Start of Excerpted data

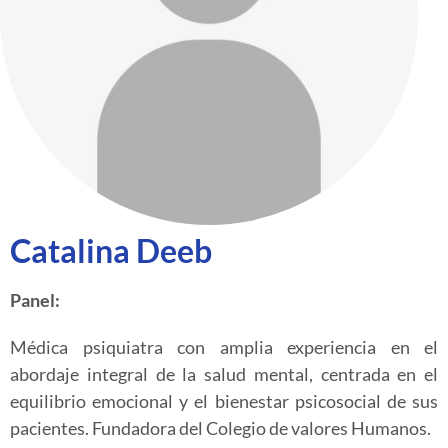
Catalina Deeb
Panel:
Médica psiquiatra con amplia experiencia en el
abordaje integral de la salud mental, centrada en el
equilibrio emocional y el bienestar psicosocial de sus
pacientes. Fundadora del Colegio de valores Humanos.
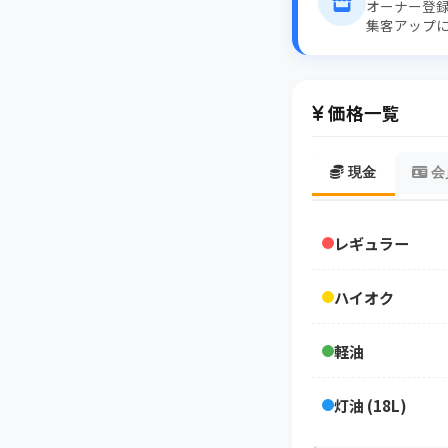
オーナー登
集客アップ
価格一覧
現金
会
レギュラー
ハイオク
軽油
灯油 (18L)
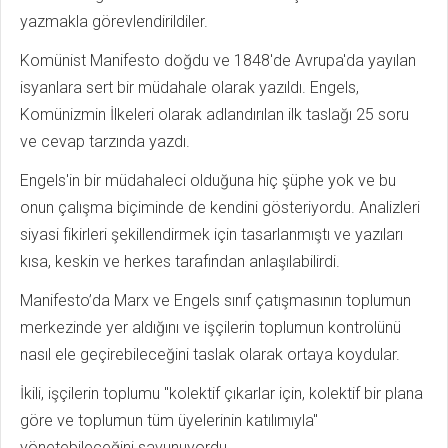
yazmakla görevlendirildiler.
Komünist Manifesto doğdu ve 1848'de Avrupa'da yayılan
isyanlara sert bir müdahale olarak yazıldı. Engels,
Komünizmin İlkeleri olarak adlandırılan ilk taslağı 25 soru
ve cevap tarzında yazdı.
Engels'in bir müdahaleci olduğuna hiç şüphe yok ve bu
onun çalışma biçiminde de kendini gösteriyordu. Analizleri
siyasi fikirleri şekillendirmek için tasarlanmıştı ve yazıları
kısa, keskin ve herkes tarafından anlaşılabilirdi.
Manifesto’da Marx ve Engels sınıf çatışmasının toplumun
merkezinde yer aldığını ve işçilerin toplumun kontrolünü
nasıl ele geçirebileceğini taslak olarak ortaya koydular.
İkili, işçilerin toplumu "kolektif çıkarlar için, kolektif bir plana
göre ve toplumun tüm üyelerinin katılımıyla"
yönetebileceğini savunuyordu.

End of Excerpted data

### Exercise
Could you output all of the lines above as a Markdown table with the columns Row and Line, numbering each line in order, leaving out blank lines and the pictures?

### Result of the task
| Row | Line |
|---|---|
| 1 | Catalina Deeb |
| 2 | Panel: |
| 3 | Médica psiquiatra con amplia experiencia en el |
| 4 | abordaje integral de la salud mental, centrada en el |
| 5 | equilibrio emocional y el bienestar psicosocial de sus |
| 6 | pacientes. Fundadora del Colegio de valores Humanos. |
| 7 | オーナー登 |
| 8 | 集客アップ |
| 9 | 価格一覧 |
| 10 | 現金 |
| 11 | 会 |
| 12 | レギュラー |
| 13 | ハイオク |
| 14 | 軽油 |
| 15 | 灯油 (18L) |
| 16 | yazmakla görevlendirildiler. |
| 17 | Komünist Manifesto doğdu ve 1848'de Avrupa'da yayılan |
| 18 | isyanlara sert bir müdahale olarak yazıldı. Engels, |
| 19 | Komünizmin İlkeleri olarak adlandırılan ilk taslağı 25 soru |
| 20 | ve cevap tarzında yazdı. |
| 21 | Engels'in bir müdahaleci olduğuna hiç şüphe yok ve bu |
| 22 | onun çalışma biçiminde de kendini gösteriyordu. Analizleri |
| 23 | siyasi fikirleri şekillendirmek için tasarlanmıştı ve yazıları |
| 24 | kısa, keskin ve herkes tarafından anlaşılabilirdi. |
| 25 | Manifesto’da Marx ve Engels sınıf çatışmasının toplumun |
| 26 | merkezinde yer aldığını ve işçilerin toplumun kontrolünü |
| 27 | nasıl ele geçirebileceğini taslak olarak ortaya koydular. |
| 28 | İkili, işçilerin toplumu "kolektif çıkarlar için, kolektif bir plana |
| 29 | göre ve toplumun tüm üyelerinin katılımıyla" |
| 30 | yönetebileceğini savunuyordu. |